Carolina Araujo: Brazil's ambassador for women in math
Carolina Araujo is one of the busiest people at the 2018 International Congress of Math. She is a member of the International Math Union’s Women Committee, which was responsible for organizing the first-ever World Meeting of Women in Math ( (WM)²). She is the only female permanent researcher on the staff of Brazil’s Institute of Applied and Pure Math. So she also helped to organize the 2018 ICM in Rio de Janeiro.
“It is a great challenge to organize these events, but it is also very rewarding,” she told the European in Math group. “We are using the ICM 2018 in Rio to improve public awareness of mathematics in Brazil.”
On Friday, she finally got the time to show off her own math research. The Brazilian mathematician presented her work, “Positivity and Algebraic Integrability of Holomorphic Foliations .”
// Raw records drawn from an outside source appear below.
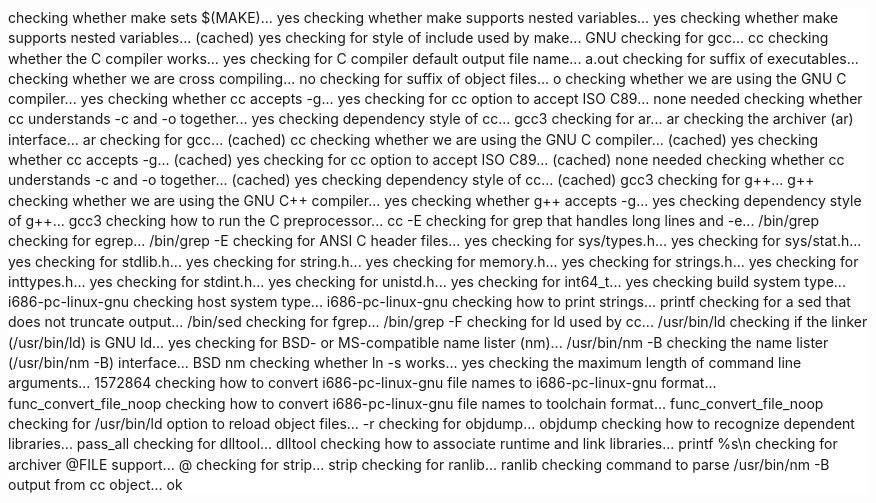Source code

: checking whether make sets $(MAKE)... yes
checking whether make supports nested variables... yes
checking whether make supports nested variables... (cached) yes
checking for style of include used by make... GNU
checking for gcc... cc
checking whether the C compiler works... yes
checking for C compiler default output file name... a.out
checking for suffix of executables... 
checking whether we are cross compiling... no
checking for suffix of object files... o
checking whether we are using the GNU C compiler... yes
checking whether cc accepts -g... yes
checking for cc option to accept ISO C89... none needed
checking whether cc understands -c and -o together... yes
checking dependency style of cc... gcc3
checking for ar... ar
checking the archiver (ar) interface... ar
checking for gcc... (cached) cc
checking whether we are using the GNU C compiler... (cached) yes
checking whether cc accepts -g... (cached) yes
checking for cc option to accept ISO C89... (cached) none needed
checking whether cc understands -c and -o together... (cached) yes
checking dependency style of cc... (cached) gcc3
checking for g++... g++
checking whether we are using the GNU C++ compiler... yes
checking whether g++ accepts -g... yes
checking dependency style of g++... gcc3
checking how to run the C preprocessor... cc -E
checking for grep that handles long lines and -e... /bin/grep
checking for egrep... /bin/grep -E
checking for ANSI C header files... yes
checking for sys/types.h... yes
checking for sys/stat.h... yes
checking for stdlib.h... yes
checking for string.h... yes
checking for memory.h... yes
checking for strings.h... yes
checking for inttypes.h... yes
checking for stdint.h... yes
checking for unistd.h... yes
checking for int64_t... yes
checking build system type... i686-pc-linux-gnu
checking host system type... i686-pc-linux-gnu
checking how to print strings... printf
checking for a sed that does not truncate output... /bin/sed
checking for fgrep... /bin/grep -F
checking for ld used by cc... /usr/bin/ld
checking if the linker (/usr/bin/ld) is GNU ld... yes
checking for BSD- or MS-compatible name lister (nm)... /usr/bin/nm -B
checking the name lister (/usr/bin/nm -B) interface... BSD nm
checking whether ln -s works... yes
checking the maximum length of command line arguments... 1572864
checking how to convert i686-pc-linux-gnu file names to i686-pc-linux-gnu format... func_convert_file_noop
checking how to convert i686-pc-linux-gnu file names to toolchain format... func_convert_file_noop
checking for /usr/bin/ld option to reload object files... -r
checking for objdump... objdump
checking how to recognize dependent libraries... pass_all
checking for dlltool... dlltool
checking how to associate runtime and link libraries... printf %s\n
checking for archiver @FILE support... @
checking for strip... strip
checking for ranlib... ranlib
checking command to parse /usr/bin/nm -B output from cc object... ok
Araujo specializes in algebraic geometry, including birational geometry, Fano varieties, and foliations. She did her undergraduate studies in Brazil, completing a degree in mathematics in 1998 from the Pontifical Catholic University of Rio de Janeiro. She earned her Ph.D. in 2004 at Princeton University; her dissertation, supervised by János Kollár, was The Variety of Tangents to Rational Curves.
Birational geometry aims to classify and describe the structure of algebraic varieties.
“Roughly speaking, every complex algebraic variety can be built up from varieties from three special classes, which can be thought of as the classes of varieties with positive, negative and zero curvature,” she told the European Women in Math group. “Varieties in the “positive curvature” class are called Fano varieties.”
In recent years, she has taken on the subject of women in math and the barriers that they face as they progress in their careers. In previous editions of the Congress, the focus was simply on science research developed by women. This year there was a greater discussion on motherhood, harassment and even discrimination against women in math.
“A time of great difficulty in the professional career of women is the moment of motherhood, in most countries, where this role in general socially ends up falling on the mother herself. It is a time when women are very impacted in the career and often this impact will have an effect for the rest of a woman’s professional life, “said Araujo, who is also a mother and Simons Associate at ICTP.
Araujo won L’Oreal Award for Women in Science in Brazil in 2008.